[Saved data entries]
Segment Open

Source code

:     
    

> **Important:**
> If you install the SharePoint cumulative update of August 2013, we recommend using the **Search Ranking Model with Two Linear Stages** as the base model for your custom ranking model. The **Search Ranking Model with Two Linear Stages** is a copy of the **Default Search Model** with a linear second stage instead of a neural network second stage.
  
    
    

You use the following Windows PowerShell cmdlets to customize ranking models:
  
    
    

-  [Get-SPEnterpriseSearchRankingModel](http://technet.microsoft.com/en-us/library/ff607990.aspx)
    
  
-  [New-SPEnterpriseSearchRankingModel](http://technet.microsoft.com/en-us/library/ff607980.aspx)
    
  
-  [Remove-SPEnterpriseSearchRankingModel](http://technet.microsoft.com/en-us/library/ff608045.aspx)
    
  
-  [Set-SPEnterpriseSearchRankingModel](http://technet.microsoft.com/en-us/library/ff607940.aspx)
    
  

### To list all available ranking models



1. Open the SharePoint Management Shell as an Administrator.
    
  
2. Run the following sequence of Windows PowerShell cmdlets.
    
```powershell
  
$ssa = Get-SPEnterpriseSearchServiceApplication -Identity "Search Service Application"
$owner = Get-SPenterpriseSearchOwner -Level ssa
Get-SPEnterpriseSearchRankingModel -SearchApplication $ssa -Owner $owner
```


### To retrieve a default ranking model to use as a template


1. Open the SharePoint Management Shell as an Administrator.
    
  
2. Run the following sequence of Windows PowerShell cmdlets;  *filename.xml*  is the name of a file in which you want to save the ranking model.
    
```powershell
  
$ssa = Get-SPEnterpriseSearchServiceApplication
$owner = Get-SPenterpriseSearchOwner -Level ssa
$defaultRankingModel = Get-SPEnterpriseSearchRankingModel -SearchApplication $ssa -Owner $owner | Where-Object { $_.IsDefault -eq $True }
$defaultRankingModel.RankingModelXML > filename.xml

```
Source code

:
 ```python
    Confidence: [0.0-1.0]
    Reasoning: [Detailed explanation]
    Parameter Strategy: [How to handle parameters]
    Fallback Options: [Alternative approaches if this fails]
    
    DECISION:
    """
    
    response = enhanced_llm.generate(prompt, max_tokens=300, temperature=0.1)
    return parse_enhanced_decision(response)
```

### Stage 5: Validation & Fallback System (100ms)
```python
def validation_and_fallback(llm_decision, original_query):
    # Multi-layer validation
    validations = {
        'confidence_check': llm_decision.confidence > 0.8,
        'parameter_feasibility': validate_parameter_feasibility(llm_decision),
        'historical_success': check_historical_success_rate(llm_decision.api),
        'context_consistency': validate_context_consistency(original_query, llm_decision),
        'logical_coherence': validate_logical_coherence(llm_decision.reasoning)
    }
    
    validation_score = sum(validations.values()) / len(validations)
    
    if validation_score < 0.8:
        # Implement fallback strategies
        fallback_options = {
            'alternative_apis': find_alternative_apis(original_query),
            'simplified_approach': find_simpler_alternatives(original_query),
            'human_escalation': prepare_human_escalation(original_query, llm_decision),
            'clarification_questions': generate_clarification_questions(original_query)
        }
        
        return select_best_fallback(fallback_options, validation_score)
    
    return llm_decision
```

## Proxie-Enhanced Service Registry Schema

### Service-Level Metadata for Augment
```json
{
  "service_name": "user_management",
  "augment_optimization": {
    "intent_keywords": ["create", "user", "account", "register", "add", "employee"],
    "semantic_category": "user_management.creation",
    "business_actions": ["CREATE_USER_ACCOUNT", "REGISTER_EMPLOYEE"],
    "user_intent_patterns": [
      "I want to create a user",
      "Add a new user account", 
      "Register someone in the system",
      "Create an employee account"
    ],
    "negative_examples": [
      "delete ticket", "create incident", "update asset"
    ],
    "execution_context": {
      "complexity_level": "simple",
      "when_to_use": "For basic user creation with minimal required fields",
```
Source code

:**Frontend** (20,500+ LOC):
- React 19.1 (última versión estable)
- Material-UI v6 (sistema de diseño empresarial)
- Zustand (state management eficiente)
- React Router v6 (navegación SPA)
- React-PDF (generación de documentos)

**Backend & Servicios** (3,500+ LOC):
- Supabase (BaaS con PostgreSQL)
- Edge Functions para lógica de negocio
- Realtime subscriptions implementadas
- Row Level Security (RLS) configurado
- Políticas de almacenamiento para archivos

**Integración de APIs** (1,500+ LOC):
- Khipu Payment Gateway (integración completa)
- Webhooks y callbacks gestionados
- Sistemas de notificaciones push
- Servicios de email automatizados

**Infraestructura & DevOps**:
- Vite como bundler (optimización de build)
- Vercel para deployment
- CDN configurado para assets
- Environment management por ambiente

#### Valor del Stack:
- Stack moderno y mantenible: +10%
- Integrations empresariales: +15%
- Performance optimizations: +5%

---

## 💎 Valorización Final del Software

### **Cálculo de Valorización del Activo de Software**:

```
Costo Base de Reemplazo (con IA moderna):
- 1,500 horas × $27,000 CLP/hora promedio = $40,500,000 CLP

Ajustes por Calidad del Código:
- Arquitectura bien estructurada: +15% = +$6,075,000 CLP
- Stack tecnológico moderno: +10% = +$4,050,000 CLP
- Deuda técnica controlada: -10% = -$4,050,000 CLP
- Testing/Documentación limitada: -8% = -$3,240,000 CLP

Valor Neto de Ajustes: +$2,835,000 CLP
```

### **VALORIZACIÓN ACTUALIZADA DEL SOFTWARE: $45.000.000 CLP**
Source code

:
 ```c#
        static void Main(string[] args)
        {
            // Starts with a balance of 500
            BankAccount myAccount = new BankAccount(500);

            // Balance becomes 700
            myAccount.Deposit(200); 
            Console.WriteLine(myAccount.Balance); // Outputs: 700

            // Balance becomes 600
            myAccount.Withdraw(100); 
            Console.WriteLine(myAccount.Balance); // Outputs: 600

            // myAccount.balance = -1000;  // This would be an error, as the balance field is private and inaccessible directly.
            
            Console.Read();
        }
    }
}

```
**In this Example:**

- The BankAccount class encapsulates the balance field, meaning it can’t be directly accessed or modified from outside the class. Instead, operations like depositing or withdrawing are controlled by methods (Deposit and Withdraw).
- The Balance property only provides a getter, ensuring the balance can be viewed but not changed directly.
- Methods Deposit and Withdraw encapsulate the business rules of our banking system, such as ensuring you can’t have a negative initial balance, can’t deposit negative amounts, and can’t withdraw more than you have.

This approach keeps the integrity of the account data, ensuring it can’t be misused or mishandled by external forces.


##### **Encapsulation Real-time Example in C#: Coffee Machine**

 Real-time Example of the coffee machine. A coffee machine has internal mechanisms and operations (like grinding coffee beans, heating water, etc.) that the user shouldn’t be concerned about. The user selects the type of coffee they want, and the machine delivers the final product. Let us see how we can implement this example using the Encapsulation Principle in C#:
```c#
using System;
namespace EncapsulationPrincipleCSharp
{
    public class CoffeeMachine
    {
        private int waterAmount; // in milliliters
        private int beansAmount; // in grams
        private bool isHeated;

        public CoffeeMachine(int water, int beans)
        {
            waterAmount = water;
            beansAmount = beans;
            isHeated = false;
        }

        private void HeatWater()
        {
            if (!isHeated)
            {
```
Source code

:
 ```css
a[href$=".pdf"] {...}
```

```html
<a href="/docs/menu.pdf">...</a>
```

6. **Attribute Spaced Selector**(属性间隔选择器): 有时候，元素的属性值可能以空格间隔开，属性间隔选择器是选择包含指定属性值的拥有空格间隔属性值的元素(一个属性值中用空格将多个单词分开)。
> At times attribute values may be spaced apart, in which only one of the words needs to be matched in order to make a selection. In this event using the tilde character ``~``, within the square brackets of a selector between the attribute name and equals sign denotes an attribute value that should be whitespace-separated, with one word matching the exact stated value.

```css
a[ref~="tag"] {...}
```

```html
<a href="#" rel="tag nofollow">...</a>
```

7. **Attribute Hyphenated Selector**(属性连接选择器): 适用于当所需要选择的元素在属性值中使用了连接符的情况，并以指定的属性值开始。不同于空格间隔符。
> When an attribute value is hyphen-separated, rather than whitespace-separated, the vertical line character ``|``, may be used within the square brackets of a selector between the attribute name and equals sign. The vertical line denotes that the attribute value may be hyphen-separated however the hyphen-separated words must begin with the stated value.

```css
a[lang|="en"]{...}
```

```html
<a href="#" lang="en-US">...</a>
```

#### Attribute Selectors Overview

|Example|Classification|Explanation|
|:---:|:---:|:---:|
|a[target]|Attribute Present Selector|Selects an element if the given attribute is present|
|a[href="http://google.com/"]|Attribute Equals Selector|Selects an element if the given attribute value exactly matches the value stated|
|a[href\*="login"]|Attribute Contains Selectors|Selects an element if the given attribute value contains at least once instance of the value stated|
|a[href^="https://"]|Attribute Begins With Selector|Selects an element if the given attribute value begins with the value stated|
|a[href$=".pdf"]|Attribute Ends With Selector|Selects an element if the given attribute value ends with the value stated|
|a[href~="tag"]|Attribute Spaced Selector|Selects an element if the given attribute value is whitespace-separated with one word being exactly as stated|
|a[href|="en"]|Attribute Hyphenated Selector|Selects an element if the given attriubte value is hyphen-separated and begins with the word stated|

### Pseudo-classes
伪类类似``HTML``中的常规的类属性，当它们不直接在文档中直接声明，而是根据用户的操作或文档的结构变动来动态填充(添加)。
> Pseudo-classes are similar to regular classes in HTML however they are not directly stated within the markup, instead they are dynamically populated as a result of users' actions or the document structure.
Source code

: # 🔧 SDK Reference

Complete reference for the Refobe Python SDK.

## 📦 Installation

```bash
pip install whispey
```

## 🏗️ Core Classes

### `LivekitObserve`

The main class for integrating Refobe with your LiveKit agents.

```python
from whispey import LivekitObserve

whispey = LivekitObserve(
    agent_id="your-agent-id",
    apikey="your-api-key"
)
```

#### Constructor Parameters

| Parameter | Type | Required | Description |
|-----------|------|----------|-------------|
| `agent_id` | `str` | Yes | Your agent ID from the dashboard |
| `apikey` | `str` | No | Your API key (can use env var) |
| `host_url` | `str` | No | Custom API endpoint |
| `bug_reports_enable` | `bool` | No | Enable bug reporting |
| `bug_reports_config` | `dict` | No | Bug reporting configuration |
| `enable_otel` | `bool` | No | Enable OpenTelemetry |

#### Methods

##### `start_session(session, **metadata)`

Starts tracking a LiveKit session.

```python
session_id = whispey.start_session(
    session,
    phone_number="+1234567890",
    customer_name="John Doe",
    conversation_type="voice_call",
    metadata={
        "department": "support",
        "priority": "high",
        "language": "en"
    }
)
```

Segment Closed

# [WHAT NEEDS TO BE DONE]
If a line of the data holds the string "following", list it.

# [SOLUTION TO THE PROBLEM]
You use the following Windows PowerShell cmdlets to customize ranking models:
2. Run the following sequence of Windows PowerShell cmdlets.
2. Run the following sequence of Windows PowerShell cmdlets;  *filename.xml*  is the name of a file in which you want to save the ranking model.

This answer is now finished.